Pandas UDFs were introduced in Spark 2.3, see also Introducing Pandas UDF for PySpark. Pandas is well known to data scientists and has seamless integrations with many Python libraries and packages such as NumPy, statsmodel, and scikit-learn, and Pandas UDFs allow data scientists not only to scale out their workloads, but also to leverage the Pandas APIs in Apache Spark.

The user-defined functions are executed by:

  • Apache Arrow, to exchange data directly between JVM and Python driver/executors with near-zero (de)serialization cost.
  • Pandas inside the function, to work with Pandas instances and APIs.

The Pandas UDFs work with Pandas APIs inside the function and Apache Arrow for exchanging data. It allows vectorized operations that can increase performance up to 100x, compared to row-at-a-time Python UDFs.

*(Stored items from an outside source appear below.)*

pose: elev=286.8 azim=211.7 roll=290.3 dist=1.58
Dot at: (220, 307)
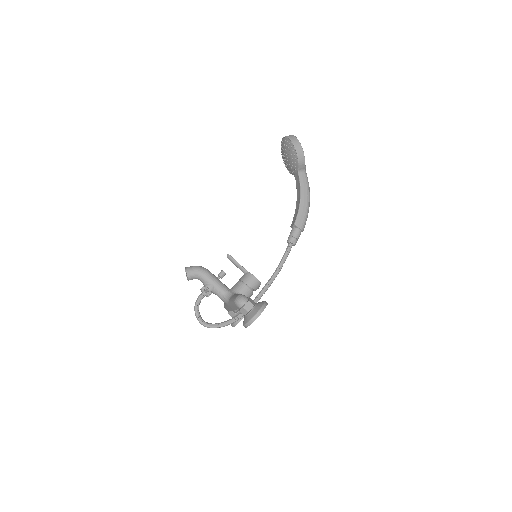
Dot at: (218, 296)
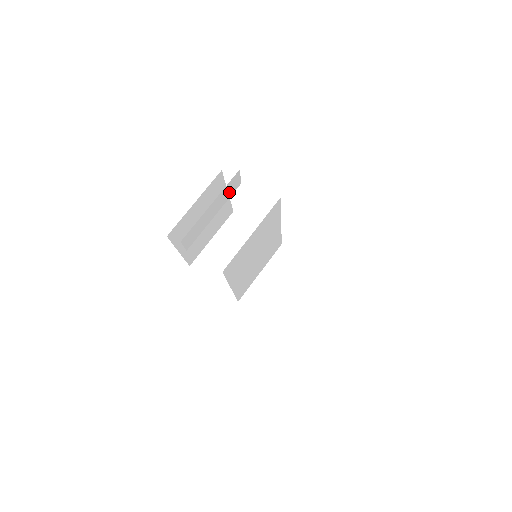
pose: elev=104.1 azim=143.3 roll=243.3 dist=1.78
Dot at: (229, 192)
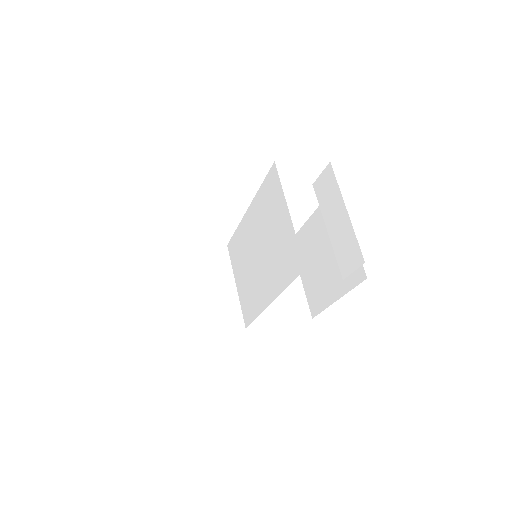
Dot at: occluded
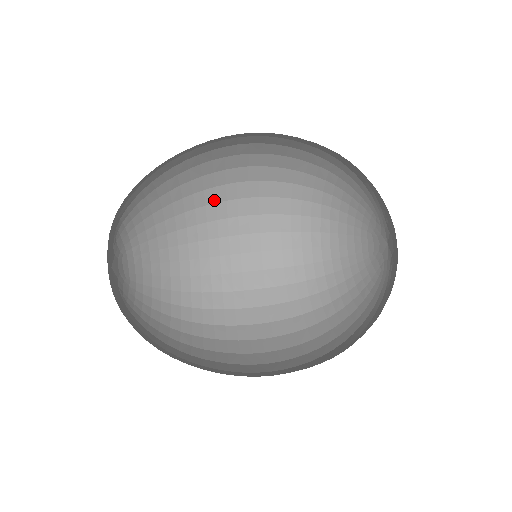
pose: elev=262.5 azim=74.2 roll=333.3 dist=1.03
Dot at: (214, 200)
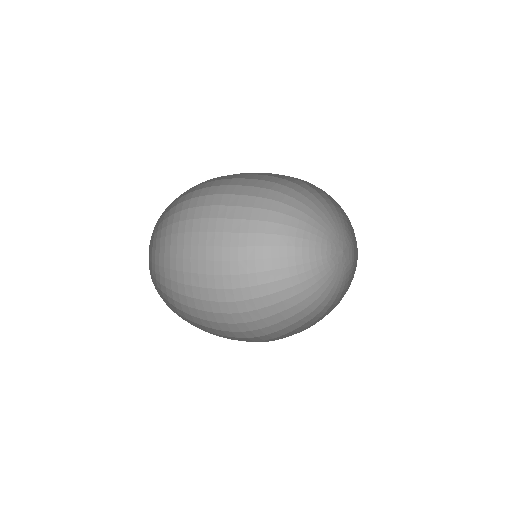
Dot at: occluded
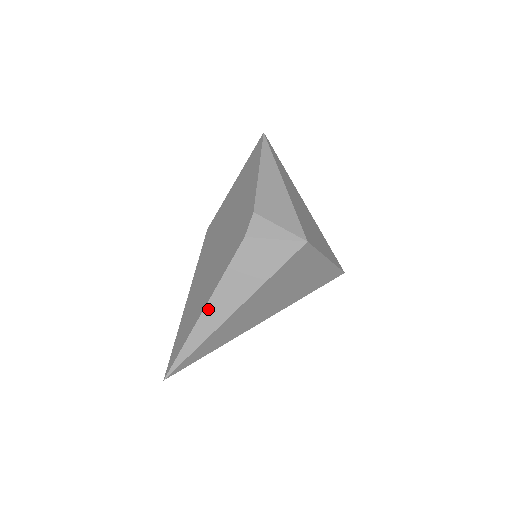
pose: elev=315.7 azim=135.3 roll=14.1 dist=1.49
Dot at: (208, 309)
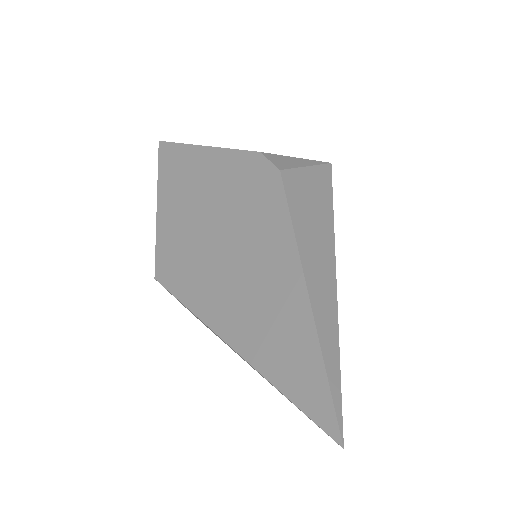
Dot at: (310, 279)
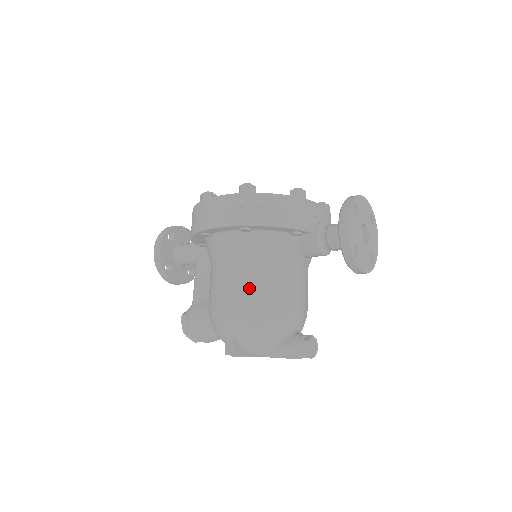
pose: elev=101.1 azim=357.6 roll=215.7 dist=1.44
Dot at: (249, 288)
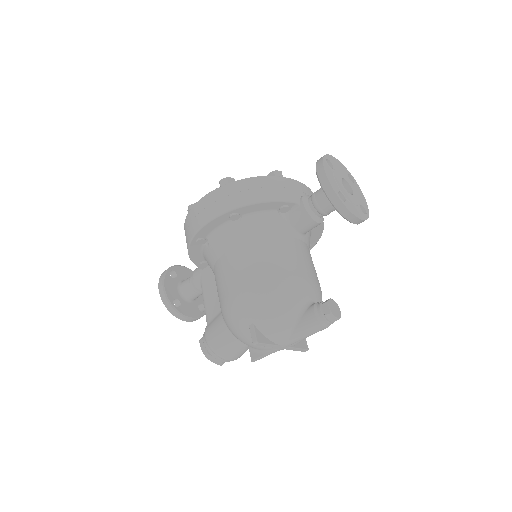
Dot at: (253, 269)
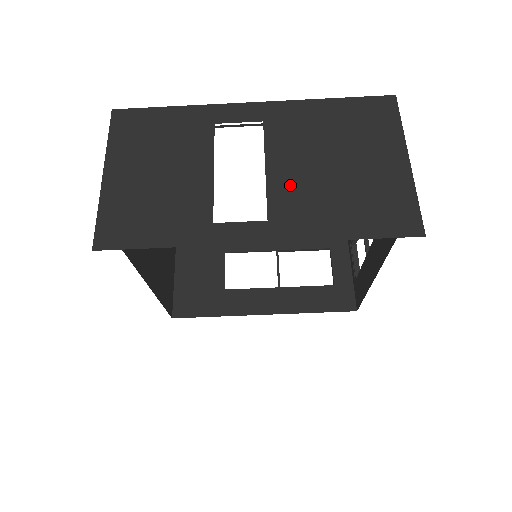
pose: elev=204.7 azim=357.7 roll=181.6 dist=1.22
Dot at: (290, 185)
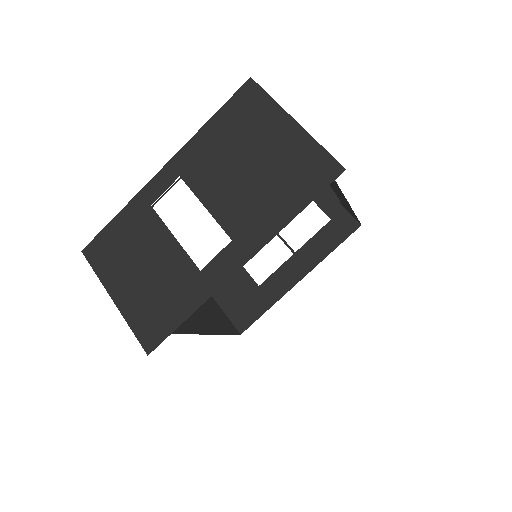
Dot at: (231, 208)
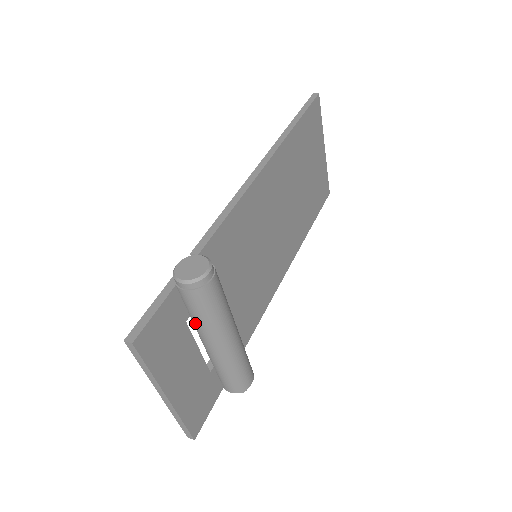
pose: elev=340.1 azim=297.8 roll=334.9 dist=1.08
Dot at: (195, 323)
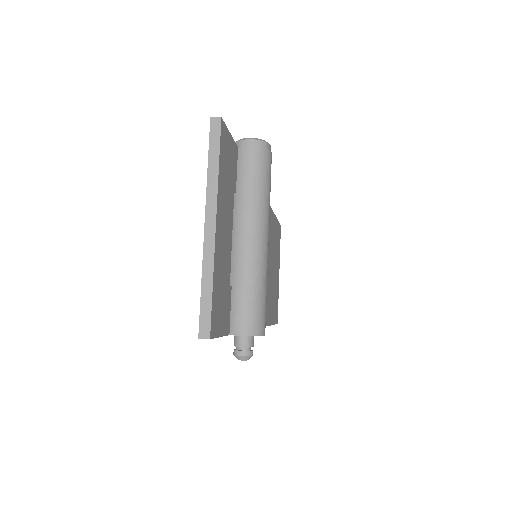
Dot at: (240, 199)
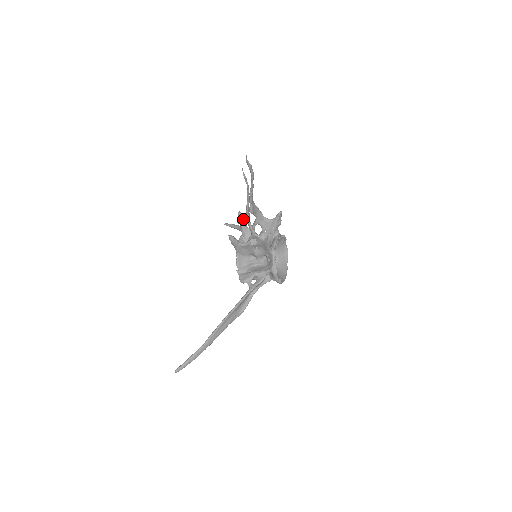
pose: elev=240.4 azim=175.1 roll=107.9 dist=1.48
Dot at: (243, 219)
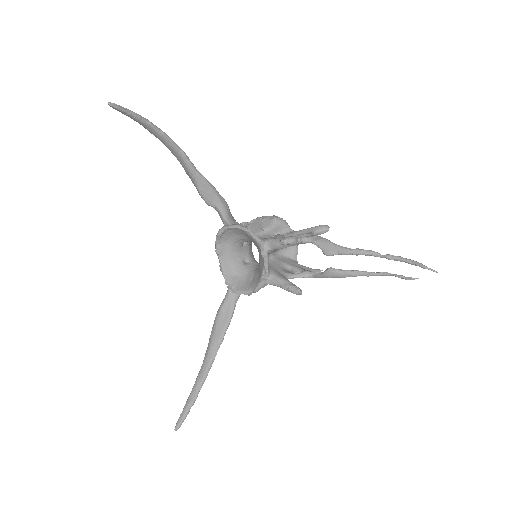
Dot at: (295, 243)
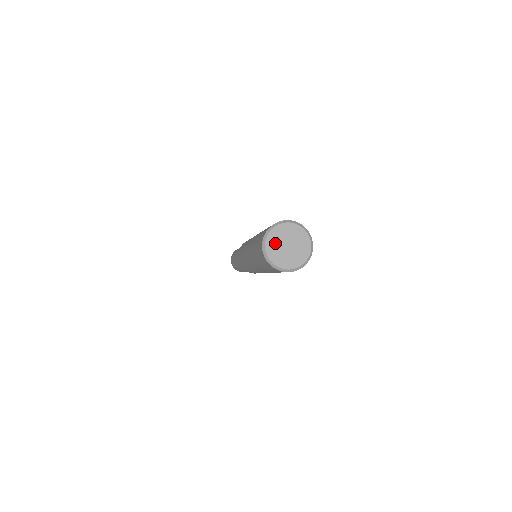
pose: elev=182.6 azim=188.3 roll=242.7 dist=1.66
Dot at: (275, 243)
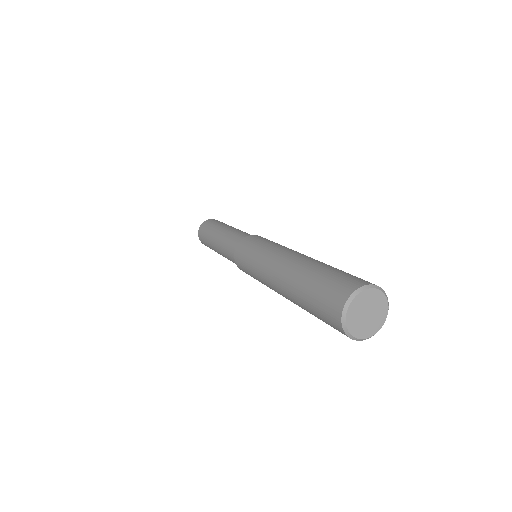
Dot at: (356, 312)
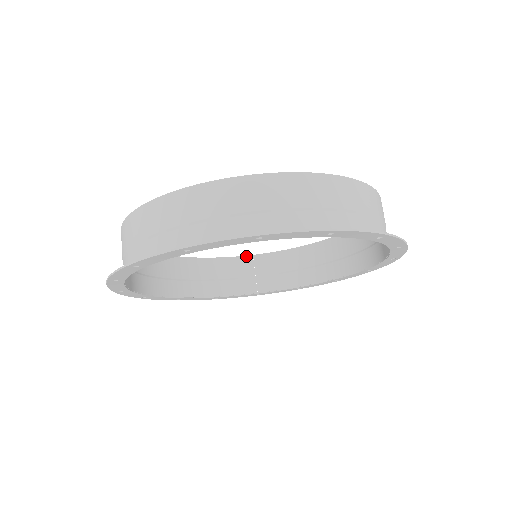
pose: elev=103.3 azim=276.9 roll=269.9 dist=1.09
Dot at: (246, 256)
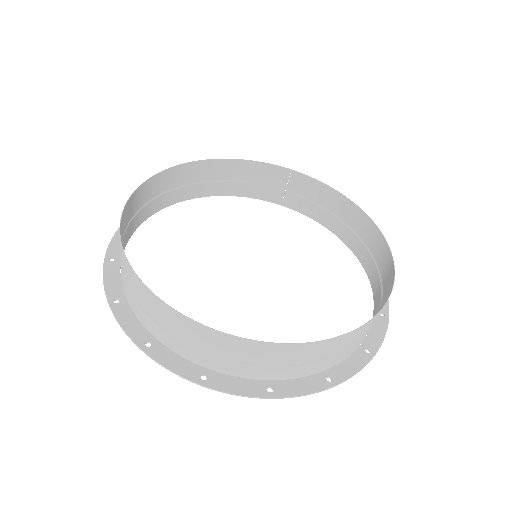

The example below shows a Pandas UDF to simply add one to each value, in which it is defined with the function called pandas_plus_one decorated by pandas_udf with the Pandas UDF type specified as PandasUDFType.SCALAR.

from pyspark.sql.functions import pandas_udf, PandasUDFType

@pandas_udf('double', PandasUDFType.SCALAR)
def pandas_plus_one(v):
    # `v` is a pandas Series
    return v.add(1)  # outputs a pandas Series

spark.range(10).select(pandas_plus_one("id")).show()

The Python function takes and outputs a Pandas Series. You can perform a vectorized operation for adding one to each value by using the rich set of Pandas APIs within this function. (De)serialization is also automatically vectorized by leveraging Apache Arrow under the hood.

Python Type Hints

Python type hints were officially introduced in PEP 484 with Python 3.5. Type hinting is an official way to statically indicate the type of a value in Python. See the example below.

def greeting(name: str) -> str:
    return 'Hello ' + name

The name: strindicates the name argument is of str type and the -> syntax indicates the greeting() function returns a string.

Python type hints bring two significant benefits to the PySpark and Pandas UDF context.

  • It gives a clear definition of what the function is supposed to do, making it easier for users to understand the code. For example, unless it is documented, users cannot know if greeting can take None or not if there is no type hint. It can avoid the need to document such subtle cases with a bunch of test cases and/or for users to test and figure out by themselves.
  • It can make it easier to perform static analysis. IDEs such as PyCharm and Visual Studio Code can leverage type annotations to provide code completion, show errors, and support better go-to-definition functionality.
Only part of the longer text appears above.